Search in sorting array

A

Asen Bozhilov

I've to search in sorting array. Possible input data for search is:

[0, 999]

function EGN(egn) {
this.value = egn.split('');

this._year = +egn.slice(0, 2);
this._month = +egn.slice(2, 4);
this._date = +egn.slice(4, 6);
this._order = +egn.slice(6, 9);
}

EGN.prototype = {
constructor : EGN,
regionIds : [-1, 43, 93, 139, 169, 183, 217, 233, 281, 301, 319,
341, 377, 395, 435, 501, 527, 555, 575, 601, 623, 721, 751, 789, 821,
843, 871, 903, 925, 999],

getRegion : function() {
var start = 0,
end = this.regionIds.length - 1,
middle,
lower_b,
upper_b;

while(start <= end)
{
middle = Math.floor((end + start) / 2);
lower_b = this.regionIds[middle];
upper_b = this.regionIds[middle + 1];
if (this._order > upper_b)
{
start = middle + 1;
}
else if (this._order < lower_b)
{
end = middle - 1;
}
else {
return middle;
}
}
return -1;
}
};


var my = new EGN('8509306247');
window.alert(my.regionIds[my.getRegion()]);

The string parameter of `EGN' constructor is identifier in my country.
Each person has identifier like that. Ten digit of identifier give
information about person.

1, 2 => Are year of born
3, 4 => Are month of born. If month > 20 the person is born before
1900 year. If menth > 40 the person is born after 2000 year.
5, 6 => Are date of born.
7, 8, 9 => Are order and region, in which person been born. If is an
even number, the person is man. Otherwise is woman. Each region has
range for people in that region. I've to get lower boundary of region,
because I need to print region name of the person and order for
region.
10 => Is only for controlling valid identifier, and calculate on other
9. Algorithm is specified by administration in my country.

At the moment I use binary search. `regionIds' contains ranges of
every region. I need to get lower boundary of region.



If there are any optimization of my code, I'll be glad to see. Any
suggestions and corrections are welcome.
Thanks.
 
J

Jorge

If there are any optimization of my code, I'll be glad to see. Any
suggestions and corrections are welcome.

middle = Math.floor((end + start) / 2);
--> middle= ((end + start) / 2) | 0;
 
R

Richard Cornford

On Mar 25, 10:06 am, Jorge wrote:
middle = Math.floor((end + start) / 2);
--> middle= ((end + start) / 2) | 0;

Then why not the simpler:-

middle= ((end + start) >>> 1);

-?

__DATA SECTION__
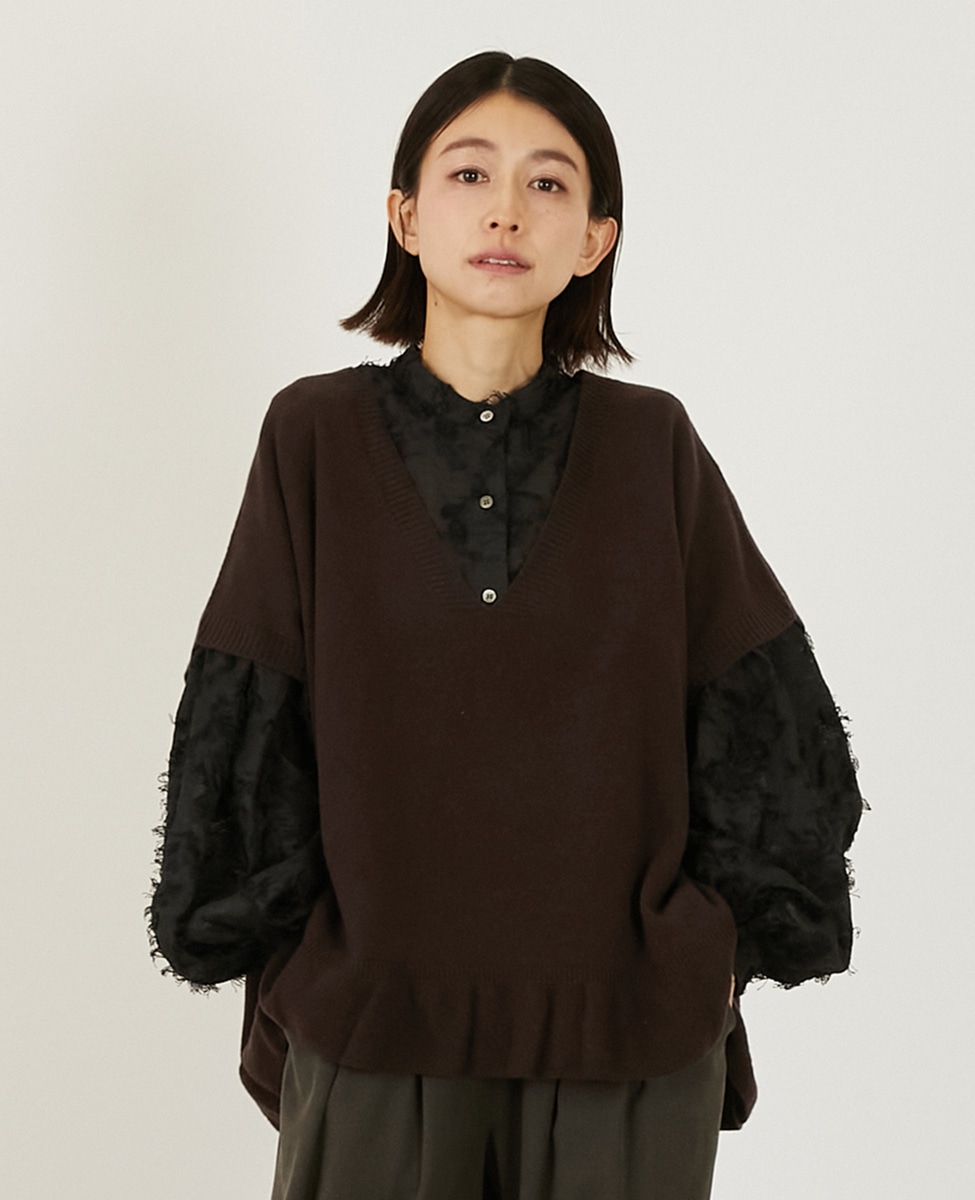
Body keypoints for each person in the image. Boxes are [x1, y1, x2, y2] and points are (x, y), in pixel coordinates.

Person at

__ASSIGNMENT__
According to the forum thread on searching a sorted array, what does it mean if the number formed by digits 7, 8 and 9 of the identifier is even?

__EXERCISE RESULT__
The person is a man.